W sumie skazano czterdziestu wysokich rangą oficjeli, sprawujących władzę w styczniu ubiegłego roku. Wszyscy dostali wyroki od pięciu do dwudziestu lat pozbawienia wolności.
Szef prezydenckiej służby bezpieczeństwa Ali Seriati otrzymał karę 20 lat pozbawienia wolności, a były minister spraw zagranicznych Belhaj Kacem - 15 lat.
Obaj skazani zostali za krwawe stłumienie powstania w stolicy Tunezji i innych miastach: Sousse, Nabulu, Zaghouan i Bizerecie. Powstanie wstrząsnęło wtedy całym krajem, a prezydent Ben Ali w obawie o swoje życie uciekł z rodziną do Arabii Saudyjskiej.
Jedynie trzech urzędników reżimu zostało oczyszcoznych z zarzutów. Jednym z nich był Ahmed Friaa, który został minowany ministrem spraw wewnętrznych na krótko przed ucieczką prezydenta.
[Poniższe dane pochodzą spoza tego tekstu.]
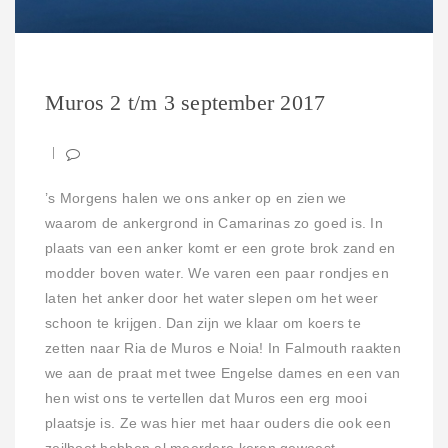
Muros 2 t/m 3 september 2017
’s Morgens halen we ons anker op en zien we
waarom de ankergrond in Camarinas zo goed is. In
plaats van een anker komt er een grote brok zand en
modder boven water. We varen een paar rondjes en
laten het anker door het water slepen om het weer
schoon te krijgen. Dan zijn we klaar om koers te
zetten naar Ria de Muros e Noia! In Falmouth raakten
we aan de praat met twee Engelse dames en een van
hen wist ons te vertellen dat Muros een erg mooi
plaatsje is. Ze was hier met haar ouders die ook een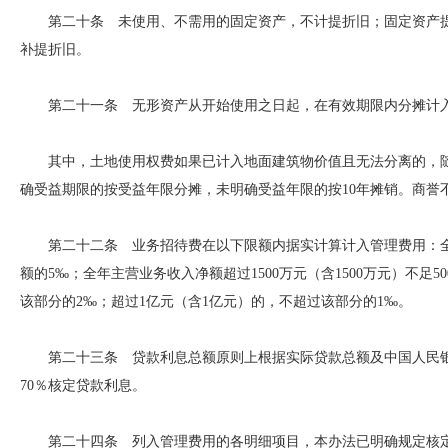
第二十条 未使用、不需用的固定资产，不计提折旧；固定资产提
补提折旧。
第二十一条 无形资产从开始使用之日起，在有效期限内分摊计
其中，土地使用权费如果已计入地面建筑物价值且无法分离的，随
确受益期限的按受益年限分摊，未明确受益年限的按10年摊销。商誉
第二十二条 业务招待费在以下限额内据实计算计入管理费用：全年主
额的5‰；全年主营业务收入净额超过1500万元（含1500万元）不足5
该部分的2‰；超过1亿元（含1亿元）的，不超过该部分的1‰。
第二十三条 贷款利息总额原则上根据实际贷款总额及中国人民银行
70％核定贷款利息。
第二十四条 列入管理费用的各明细项目，本办法已明确规定核定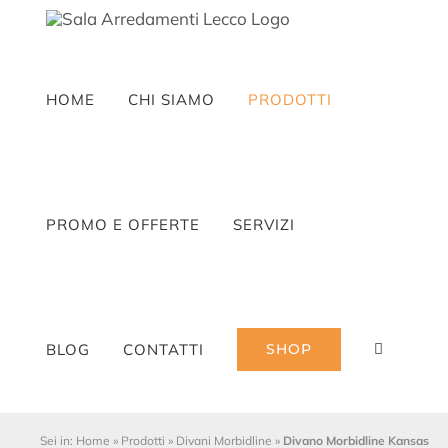
Salta
al
contenuto
HOME
CHI SIAMO
PRODOTTI
PROMO E OFFERTE
SERVIZI
BLOG
CONTATTI
SHOP
Sei in:
Home
»
Prodotti
»
Divani Morbidline
»
Divano Morbidline Kansas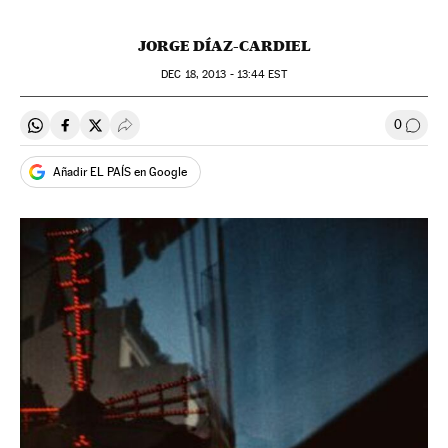
JORGE DÍAZ-CARDIEL
DEC
18, 2013 - 13:44
EST
0
Compartir en Whatsapp
Compartir en Facebook
Compartir en Twitter
Desplegar Redes Sociales
Comen
Añadir EL PAÍS en Google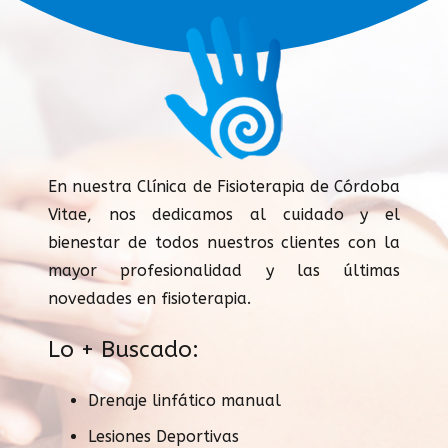
En nuestra Clínica de Fisioterapia de Córdoba
Vitae, nos dedicamos al cuidado y el
bienestar de todos nuestros clientes con la
mayor profesionalidad y las últimas
novedades en fisioterapia.
Lo + Buscado:
Drenaje linfático manual
Lesiones Deportivas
Bliscy ofiar na decyzję trybunału zareagowali gniewem. Twierdzili, że wyroki dla Kacema i Seriata są zbyt łagdne. Krytykowali też uniewinnienie byłego szefa MSW.
Nie pierwszy wyrok
Czwartkowe orzeczenie nie jest pierwszym wyrokiem dożywocia dla byłego prezydenta Ben Alego za brutalne tłumienie protestów. W połowie czerwca na dożywotnie pozbawienie wolności skazał go już trybunał wojskowy w Kef. W poprzednich zaocznych procesach Ben Ali został już skazany w sumie na 86 lat więzienia, m.in. za przywłaszczenie publicznych pieniędzy, przechowywanie w swych tunezyjskich posiadłościach broni i narkotyków oraz w związku ze śmiercią czterech manifestantów, zastrzelonych w mieście Ouardanine na wschodzie Tunezji podczas zeszłorocznych protestów.
Arabska wiosna
W grudniu 2010 roku w kilku krajach arabskich wybuchły protesty społeczne i konflikty zbrojne. Ich przyczyną było niezadowolenie obywateli z warunków życia, bezrobocie, rosnące ceny żywności. Obywatele demonstrowali przeciwko ograniczaniu swobód obywatelskich przez autorytarne reżimy oraz przeciw korupcji i nepotyzmowi.
Rewolucja w Tunezji doprowadziła do odsunięcia od władzy reżimu prezydenta Ben Alego. 14 stycznia ubiegłego roku Ben Ali wraz z rodziną zbiegł do Arabii Saudyjskiej. Nowym władzom Tunezji nie udało się doprowadzić do jego ekstradycji i - jak wskazują agencje - na razie się na to nie zanosi.